Consegne:
[1] Stabilisci se le affermazioni (a), (b) e (c) concordano con il testo sui palazzi storici riportato più sotto. Per ciascuna rispondi sì o no e cita alla lettera le parole del testo che decidono.
[2] Prosegui il testo sui palazzi storici, riportato più sotto, a partire dalla sua ultima frase.

Testo fornito:
╭──

Proseguendo, lungo la strada, troviamo anche l’antico e nobile “Palazzo Fioretto”, chiamato anche "Palazzo d''a Marescialla". Il complesso di edificio storico è appartenuto nei secoli ad alcune famiglie della nobiltà napoletana: dapprima alla famiglia De Luna d’Aragona e poi ai Duchi Giordano di Falangola, ai quali abbiamo già dedicato in passato appositi post.
Altro edificio degno di nota, ancora ben conservato, soprattutto dopo il restauro eseguito a metà degli anni '80 del secolo scorso, è il palazzo chiamato "Staviano". Questo edificio, posto verso piazza B. Tafuri, presenta una conformazione tipica diffusa nei casali di un tempo, chiamata "a Corte", con due corpi di fabbrica adiacenti, disposti a forma di "L", composti da una successione di locali al piano terra, con avamposti di archi e volte e, una serie di locali al secondo piano, comunicanti tra loro con pergolato, coperto con travi in legno e tegole. Al secondo piano si accede attraverso rampe di scale esterne.

╰──

Voci elencate:
╭──

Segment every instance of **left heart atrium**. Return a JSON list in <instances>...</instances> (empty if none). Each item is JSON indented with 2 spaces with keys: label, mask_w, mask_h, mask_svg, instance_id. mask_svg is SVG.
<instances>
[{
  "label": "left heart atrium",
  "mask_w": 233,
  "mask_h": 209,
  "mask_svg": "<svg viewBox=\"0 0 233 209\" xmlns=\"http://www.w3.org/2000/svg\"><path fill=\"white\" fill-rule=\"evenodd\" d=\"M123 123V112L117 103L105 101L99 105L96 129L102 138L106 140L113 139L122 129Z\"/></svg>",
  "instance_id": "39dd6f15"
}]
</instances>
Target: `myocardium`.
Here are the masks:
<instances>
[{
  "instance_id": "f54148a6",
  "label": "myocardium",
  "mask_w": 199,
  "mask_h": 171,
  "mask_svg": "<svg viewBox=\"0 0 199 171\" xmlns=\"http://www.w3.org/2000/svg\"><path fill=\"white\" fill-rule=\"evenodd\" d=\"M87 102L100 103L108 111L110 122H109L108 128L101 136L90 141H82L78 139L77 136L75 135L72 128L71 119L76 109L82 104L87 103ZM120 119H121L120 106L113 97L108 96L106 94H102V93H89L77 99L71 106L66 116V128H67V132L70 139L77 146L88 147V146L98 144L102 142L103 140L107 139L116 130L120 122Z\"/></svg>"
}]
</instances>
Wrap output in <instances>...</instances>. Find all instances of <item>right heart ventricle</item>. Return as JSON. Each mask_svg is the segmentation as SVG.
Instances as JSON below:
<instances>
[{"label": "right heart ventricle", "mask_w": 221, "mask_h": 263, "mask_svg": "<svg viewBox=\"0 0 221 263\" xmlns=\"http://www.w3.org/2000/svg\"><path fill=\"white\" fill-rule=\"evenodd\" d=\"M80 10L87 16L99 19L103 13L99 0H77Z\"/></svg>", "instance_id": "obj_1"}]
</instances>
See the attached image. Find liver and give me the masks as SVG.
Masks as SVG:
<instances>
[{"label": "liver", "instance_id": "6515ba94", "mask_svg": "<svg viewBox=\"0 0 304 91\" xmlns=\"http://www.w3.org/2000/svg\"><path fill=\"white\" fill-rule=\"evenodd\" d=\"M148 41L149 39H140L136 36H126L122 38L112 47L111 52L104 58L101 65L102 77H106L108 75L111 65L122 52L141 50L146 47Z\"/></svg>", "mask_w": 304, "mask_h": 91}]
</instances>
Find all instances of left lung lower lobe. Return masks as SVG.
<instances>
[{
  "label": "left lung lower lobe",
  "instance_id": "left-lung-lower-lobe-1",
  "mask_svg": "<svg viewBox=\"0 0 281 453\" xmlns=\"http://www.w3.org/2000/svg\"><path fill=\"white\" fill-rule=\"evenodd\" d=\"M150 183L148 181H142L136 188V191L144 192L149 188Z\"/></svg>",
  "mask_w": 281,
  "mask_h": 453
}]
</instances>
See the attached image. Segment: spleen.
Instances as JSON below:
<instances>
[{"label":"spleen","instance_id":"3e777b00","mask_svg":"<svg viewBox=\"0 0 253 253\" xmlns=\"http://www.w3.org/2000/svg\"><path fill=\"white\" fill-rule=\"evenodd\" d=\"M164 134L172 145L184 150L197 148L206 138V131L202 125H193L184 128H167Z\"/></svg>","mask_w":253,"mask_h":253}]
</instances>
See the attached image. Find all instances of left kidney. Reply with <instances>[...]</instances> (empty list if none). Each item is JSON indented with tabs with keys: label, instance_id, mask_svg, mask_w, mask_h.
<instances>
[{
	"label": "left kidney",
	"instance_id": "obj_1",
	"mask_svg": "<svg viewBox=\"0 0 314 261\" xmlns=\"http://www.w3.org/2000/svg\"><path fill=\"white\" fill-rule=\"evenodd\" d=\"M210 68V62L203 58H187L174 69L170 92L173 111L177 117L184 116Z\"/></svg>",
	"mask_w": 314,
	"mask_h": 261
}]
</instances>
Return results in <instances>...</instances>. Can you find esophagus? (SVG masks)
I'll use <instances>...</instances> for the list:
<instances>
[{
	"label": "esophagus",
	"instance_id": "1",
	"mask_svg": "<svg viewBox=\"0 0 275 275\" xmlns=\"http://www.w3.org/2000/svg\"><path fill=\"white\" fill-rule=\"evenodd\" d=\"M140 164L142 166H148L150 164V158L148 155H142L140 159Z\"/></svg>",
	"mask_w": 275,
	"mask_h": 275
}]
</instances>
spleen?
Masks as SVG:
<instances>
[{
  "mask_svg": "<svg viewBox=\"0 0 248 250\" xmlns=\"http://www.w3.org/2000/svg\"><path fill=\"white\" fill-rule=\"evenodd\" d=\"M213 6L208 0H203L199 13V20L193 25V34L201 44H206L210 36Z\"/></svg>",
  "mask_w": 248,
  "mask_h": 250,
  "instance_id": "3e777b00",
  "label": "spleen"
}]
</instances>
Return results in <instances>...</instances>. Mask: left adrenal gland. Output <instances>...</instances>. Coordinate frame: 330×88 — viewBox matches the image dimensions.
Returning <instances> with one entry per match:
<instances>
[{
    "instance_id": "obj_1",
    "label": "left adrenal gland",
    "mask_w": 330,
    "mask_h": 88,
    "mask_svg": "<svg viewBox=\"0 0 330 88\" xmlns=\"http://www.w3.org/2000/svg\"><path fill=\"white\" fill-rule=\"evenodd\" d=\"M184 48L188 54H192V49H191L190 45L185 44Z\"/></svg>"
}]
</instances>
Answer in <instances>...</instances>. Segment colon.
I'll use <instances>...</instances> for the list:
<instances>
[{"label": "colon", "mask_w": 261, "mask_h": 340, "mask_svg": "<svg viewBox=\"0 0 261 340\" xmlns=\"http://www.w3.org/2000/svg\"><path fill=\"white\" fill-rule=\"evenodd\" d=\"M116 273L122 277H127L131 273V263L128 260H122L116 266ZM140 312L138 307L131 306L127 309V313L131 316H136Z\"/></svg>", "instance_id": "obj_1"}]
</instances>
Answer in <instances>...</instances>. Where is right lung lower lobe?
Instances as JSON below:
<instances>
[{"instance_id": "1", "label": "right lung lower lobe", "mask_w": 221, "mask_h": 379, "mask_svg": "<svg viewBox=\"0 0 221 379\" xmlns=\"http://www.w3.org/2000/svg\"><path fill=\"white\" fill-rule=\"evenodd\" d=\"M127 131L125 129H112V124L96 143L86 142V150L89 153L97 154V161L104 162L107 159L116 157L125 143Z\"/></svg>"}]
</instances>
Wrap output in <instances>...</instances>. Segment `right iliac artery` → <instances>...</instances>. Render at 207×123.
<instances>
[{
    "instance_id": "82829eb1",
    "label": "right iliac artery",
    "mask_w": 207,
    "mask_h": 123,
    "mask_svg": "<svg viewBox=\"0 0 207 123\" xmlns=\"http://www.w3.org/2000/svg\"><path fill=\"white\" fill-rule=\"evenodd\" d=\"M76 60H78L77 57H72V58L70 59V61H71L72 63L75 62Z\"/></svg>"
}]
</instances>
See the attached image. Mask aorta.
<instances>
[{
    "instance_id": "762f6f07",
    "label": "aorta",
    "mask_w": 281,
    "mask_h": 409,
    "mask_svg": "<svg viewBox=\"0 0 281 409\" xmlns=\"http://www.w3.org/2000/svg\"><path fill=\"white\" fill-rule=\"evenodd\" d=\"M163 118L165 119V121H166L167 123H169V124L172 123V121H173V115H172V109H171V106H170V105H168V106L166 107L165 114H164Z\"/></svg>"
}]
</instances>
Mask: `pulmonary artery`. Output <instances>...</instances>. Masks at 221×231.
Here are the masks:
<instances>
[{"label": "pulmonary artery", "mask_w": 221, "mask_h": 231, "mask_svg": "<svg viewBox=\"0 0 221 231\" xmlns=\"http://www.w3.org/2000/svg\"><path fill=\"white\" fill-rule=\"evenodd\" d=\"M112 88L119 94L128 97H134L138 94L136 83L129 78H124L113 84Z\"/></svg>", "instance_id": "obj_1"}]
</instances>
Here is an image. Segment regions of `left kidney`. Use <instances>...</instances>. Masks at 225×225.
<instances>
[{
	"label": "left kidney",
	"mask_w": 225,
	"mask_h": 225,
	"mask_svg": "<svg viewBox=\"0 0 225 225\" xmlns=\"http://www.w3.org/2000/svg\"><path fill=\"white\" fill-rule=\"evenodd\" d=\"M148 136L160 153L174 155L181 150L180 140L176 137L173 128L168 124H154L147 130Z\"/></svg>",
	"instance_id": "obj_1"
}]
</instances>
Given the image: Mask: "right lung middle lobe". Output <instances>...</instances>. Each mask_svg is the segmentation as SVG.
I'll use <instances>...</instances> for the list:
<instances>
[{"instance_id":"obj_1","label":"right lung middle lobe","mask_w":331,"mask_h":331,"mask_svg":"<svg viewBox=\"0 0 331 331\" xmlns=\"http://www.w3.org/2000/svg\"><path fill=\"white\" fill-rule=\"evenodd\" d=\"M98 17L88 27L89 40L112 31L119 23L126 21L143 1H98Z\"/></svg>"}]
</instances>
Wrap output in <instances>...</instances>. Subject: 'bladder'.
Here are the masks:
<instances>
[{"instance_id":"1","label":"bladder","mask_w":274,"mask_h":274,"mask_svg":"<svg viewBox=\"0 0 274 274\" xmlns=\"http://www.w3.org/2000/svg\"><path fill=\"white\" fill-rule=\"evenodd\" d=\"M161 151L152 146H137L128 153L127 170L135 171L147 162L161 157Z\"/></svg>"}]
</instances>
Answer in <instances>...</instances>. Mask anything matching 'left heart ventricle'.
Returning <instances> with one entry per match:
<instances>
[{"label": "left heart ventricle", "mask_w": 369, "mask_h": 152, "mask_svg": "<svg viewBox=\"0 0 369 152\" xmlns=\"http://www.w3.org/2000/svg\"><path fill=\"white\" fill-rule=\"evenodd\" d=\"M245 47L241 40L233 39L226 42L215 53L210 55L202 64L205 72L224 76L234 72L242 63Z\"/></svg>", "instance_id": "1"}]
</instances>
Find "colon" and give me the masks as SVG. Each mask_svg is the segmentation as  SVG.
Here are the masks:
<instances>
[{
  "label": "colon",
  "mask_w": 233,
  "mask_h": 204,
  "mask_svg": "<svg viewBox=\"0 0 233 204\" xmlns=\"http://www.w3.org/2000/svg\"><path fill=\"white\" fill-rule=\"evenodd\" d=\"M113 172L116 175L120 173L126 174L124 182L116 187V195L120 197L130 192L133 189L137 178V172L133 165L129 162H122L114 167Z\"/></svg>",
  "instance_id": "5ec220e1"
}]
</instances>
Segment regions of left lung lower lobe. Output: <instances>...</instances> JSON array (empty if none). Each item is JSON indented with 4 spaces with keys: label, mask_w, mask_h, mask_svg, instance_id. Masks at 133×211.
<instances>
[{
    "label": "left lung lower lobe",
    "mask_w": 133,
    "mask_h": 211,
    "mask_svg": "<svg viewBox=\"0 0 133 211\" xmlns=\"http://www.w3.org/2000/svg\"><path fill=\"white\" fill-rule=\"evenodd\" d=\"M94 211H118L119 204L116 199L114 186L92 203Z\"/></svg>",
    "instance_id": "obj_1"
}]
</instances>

╰──

Risposte in ordine:
[1]
(a) Il Palazzo Fioretto appartenne prima ai Duchi Giordano di Falangola e poi alla famiglia De Luna d’Aragona.
No: "dapprima alla famiglia De Luna d’Aragona e poi ai Duchi Giordano di Falangola".

(b) Il palazzo "Staviano" fu restaurato a metà degli anni '80 del secolo scorso.
Sì: "dopo il restauro eseguito a metà degli anni '80 del secolo scorso".

(c) Al secondo piano del palazzo "Staviano" si sale con una scala interna.
No: "Al secondo piano si accede attraverso rampe di scale esterne."

[2]
Già in un altro post abbiamo ricordato la singolare iniziativa imprenditoriale condotta negli anni '50 dalla famiglia Ronga (Totonno (Antonio) detto 'o cassusaro), che riuscì ad allestire in un minuscolo locale, prospiciente alla via Cupa Acquarola, una mini impresa per la produzione artigianale di gassosa.
Discorso a parte merita la trattazione storica di via cupa Acquarola, per la sua valenza geomorfologica. Di essa tratteremo un dedicato post nel prossimo futuro, insieme alle altre emergenze idrogeologiche storiche del territorio.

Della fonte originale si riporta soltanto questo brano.